Kelly’s proposal would be fairer to those who are on a fixed income such as seniors. These are the people who worked hard all of their lives, purchased, improved and maintained their own homes, only to see the assessed values increase at a time in their lives when their income has become fixed. Not only do these people face higher property assessments but have to listen every year to a council that brags about how they held property tax increases to "only three per cent".

a sales tax would be fairer; those who have more discretionary income and therefore spend more will bear a larger proportion of the tax burden. and income taxes are such that those who are more able to afford higher taxes will be paying more.

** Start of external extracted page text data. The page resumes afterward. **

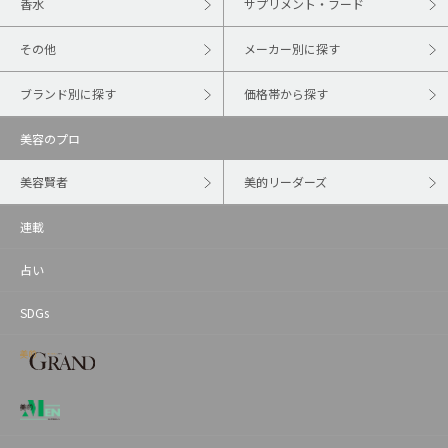
香水
サプリメント・フード
その他
メーカー別に探す
ブランド別に探す
価格帯から探す
美容のプロ
美容賢者
美的リーダーズ
連載
占い
SDGs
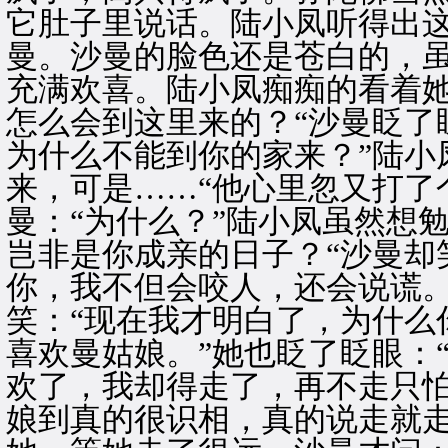
它肚子里说话。陆小凤听得出
曼。沙曼的脸色还是苍白的，
充满欢喜。陆小凤痴痴的看着她
怎么会到这里来的？“沙曼眨了
为什么不能到你的家来？”陆小
来，可是……“他心里忽又打了个
曼：“为什么？”陆小凤虽然想
岂非是你成亲的日子？“沙曼却
你，我不但会咬人，还会说谎。
笑：“现在我才明白了，为什么
喜欢曼姑娘。”她也眨了眨眼：
欢了，我却得走了，再不走只怕
娘到真的很识相，真的说走就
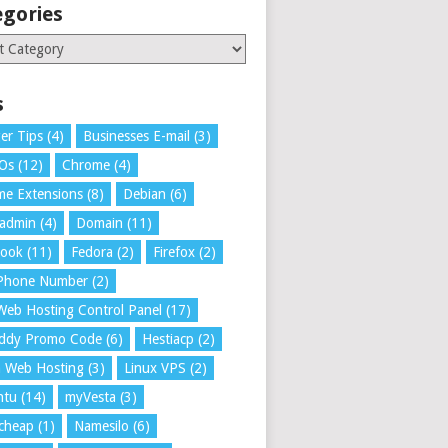
egories
ries
s
er Tips
(4)
Businesses E-mail
(3)
 Os
(12)
Chrome
(4)
e Extensions
(8)
Debian
(6)
tadmin
(4)
Domain
(11)
book
(11)
Fedora
(2)
Firefox
(2)
 Phone Number
(2)
Web Hosting Control Panel
(17)
ddy Promo Code
(6)
Hestiacp
(2)
a Web Hosting
(3)
Linux VPS
(2)
ntu
(14)
myVesta
(3)
cheap
(1)
Namesilo
(6)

Kelly is correct when he says that the tax base will be broadened. Sales tax will be paid not only by the city’s residents but by tourists and those coming into Toronto from surrounding regions. People who live in the 905 area but who work and spend time in Toronto would end up, through the imposition of a sales tax, contributing to infrastructure costs that they use on a daily basis but do not now contribute to.

If sales taxes and income taxes are imposed, business taxes could be slashed as well. This would result in making Toronto more competitive with the suburbs and would stem, if not completely reverse, the flow of businesses that are currently leaving Toronto for the 905 region and beyond.

Kelly has said that although municipal sales taxes and income taxes have been discussed in the past, his proposal is different because prior proposals did not include property taxes being cut in half. as a result of this feature, Kelly feels that his proposed system is workable.

Despite the fact that there are a lot of positive aspects to Kelly’s system of taxation it would be an unmitigated disaster. If the Canadian dollar is high, price increases caused by the sales tax would discourage foreign tourists from coming to Toronto. and many people, especially high income earners, would leave the city rather than pay a third tax on their income. But these are minor compared to the real flaw in the Kelly proposal.

Kelly’s scheme is that it will give Toronto City Council three taxes to increase instead of just one. and, along with death, tax increases will be inevitable. You can almost picture David Miller bragging about how property taxes have been cut in half and then whine about how the province and the federal government is not giving him enough money to run the city. Before you know it, property owners would be seeing double digit property tax increases instead of the current three per cent. Before long, property taxes would be close to what they are now and that would be in addition to the sales and income taxes.

Sales and income taxes would be harder to increase than property taxes but far from impossible. Kelly’s system might work if the city was governed by people who were fiscally responsible, but of all levels of government, including the corrupt federal Liberal Party and their lying cousins at Queen’s Park, Toronto City Council is the least fiscally responsible.

Kelly’s proposal, as much that comes out of Toronto City Hall will benefit the council, not the public.